Ahora bien: ¿es éste un rasgo inalterable del ciberespacio? Eso es lo que imaginaron algunos analistas de pro, varios de los cual tuvieron incluso la audacia de avanzar predicciones sobre el futuro de la Red (y de la especie) basándose en un individualismo pernicioso consustancial a Internet (confundiendo el tocino con la velocidad, el tipo de acceso al espacio virtual con la actividad que allí se desarrolla). Muchos pedagogos han señalado a dicho rasgo como uno de los principales obstáculos para los procesos de aprendizaje online, pues la ficción del grupo en un entorno electrónico no logra quebrar los factores condicionantes de cada individuo, exento de corporalidad y de impresiones sensoriales fundamentales. El cerebro, efectivamente, tiene que superar un elevado grado de autismo aunque no pertenezca a un autista. Al dueño de ese cerebro, por expresarlo en palabras de un terapeuta que tuviera que enfrentarse a un caso como éste, "no hay nadie que lo abrace para empezar a devolverlo a la realidad".

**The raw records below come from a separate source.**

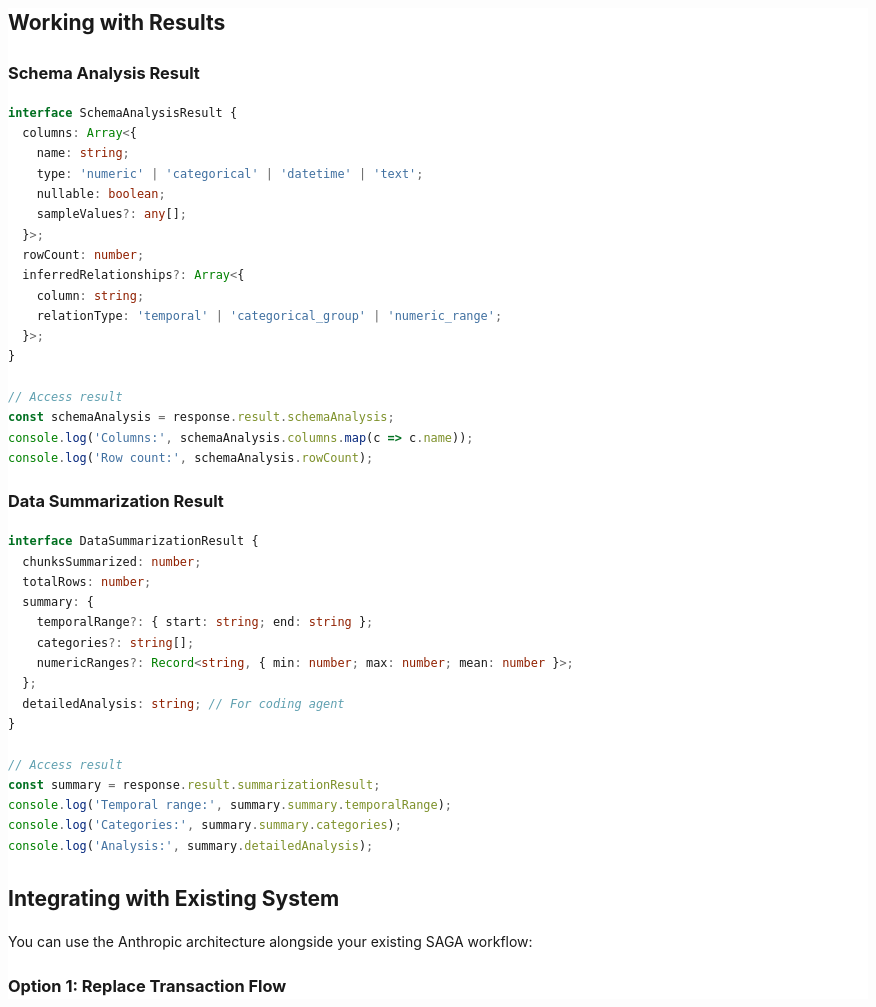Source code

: ## Working with Results

### Schema Analysis Result

```typescript
interface SchemaAnalysisResult {
  columns: Array<{
    name: string;
    type: 'numeric' | 'categorical' | 'datetime' | 'text';
    nullable: boolean;
    sampleValues?: any[];
  }>;
  rowCount: number;
  inferredRelationships?: Array<{
    column: string;
    relationType: 'temporal' | 'categorical_group' | 'numeric_range';
  }>;
}

// Access result
const schemaAnalysis = response.result.schemaAnalysis;
console.log('Columns:', schemaAnalysis.columns.map(c => c.name));
console.log('Row count:', schemaAnalysis.rowCount);
```

### Data Summarization Result

```typescript
interface DataSummarizationResult {
  chunksSummarized: number;
  totalRows: number;
  summary: {
    temporalRange?: { start: string; end: string };
    categories?: string[];
    numericRanges?: Record<string, { min: number; max: number; mean: number }>;
  };
  detailedAnalysis: string; // For coding agent
}

// Access result
const summary = response.result.summarizationResult;
console.log('Temporal range:', summary.summary.temporalRange);
console.log('Categories:', summary.summary.categories);
console.log('Analysis:', summary.detailedAnalysis);
```

## Integrating with Existing System

You can use the Anthropic architecture alongside your existing SAGA workflow:

### Option 1: Replace Transaction Flow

De manera explícita o implícita, conseguir algo así es uno de los objetivos de las investigaciones más avanzadas que se están haciendo en la Red: crear espacios virtuales donde podamos actuar en grupos, donde la comunicación sea directamente entre grupos de personas. Dicho de otra manera, comenzar a pavimentar Internet, a urbanizarla. Esto significa cambiar de herramientas, abandonar el hacha y la cueva para edificar el poblado con una geometría muy diferente: no tener que depender de cacharros de sobremesa (o sobre el regazo, o sobre la palma de la mano), todos ellos enfocados hacia la comunicación individual, sino adentrarnos en espacios electrónicos donde se favorezca la comunicación colectiva, donde los grupos puedan interactuar, colaborar en sesiones de trabajo o estudio, celebrar seminarios o capacitarse. Espacios electrónicos persistentes, constituidos por sistemas proactivos -y reactivos- donde los usuarios pueden pensar y estar, ahora sí, como parte de una inteligencia colectiva tangible. Los primeros entornos de estas características, como el Access Grid del Laboratorio Nacional Argonne de EEUU, requieren una elevada densidad tecnológica de audio, vídeo y herramientas multimedia para reunir a grupos de hasta 20 personas. Es el comienzo de una nueva, y radical, transformación de la Internet que hemos conocido hasta ahora.

En estos espacios virtuales, el cerebro comenzaría a recuperar una serie de referencias familiares que le permitiría desplegar sus facultades de una manera "más natural". Pero esa es tan sólo la ficción a la que nos gustaría acceder. En realidad, estos nuevos espacios electrónicos, "muy" semejantes al mundo que conocemos, pero donde podremos experimentar formas de colaboración en ambientes virtuales distribuidos, inimaginables e irrealizables en el ámbito presencial, plantearán la necesidad de desarrollar formas de percepción y potencias mentales que nunca hemos necesitado y ni siquiera sabemos si las tenemos. Aunque nos las imaginemos. Lo cual nos remite al misterioso y sempiterno bucle de la filosofía y de la gimnasia virtual por antonomasia: el cerebro que piensa el cerebro que piensa el cerebro que piensa.... Y allí, en alguna parte de este entramado, debe encontrarse el hilo de esa madeja que llamamos Sociedad del Conocimiento.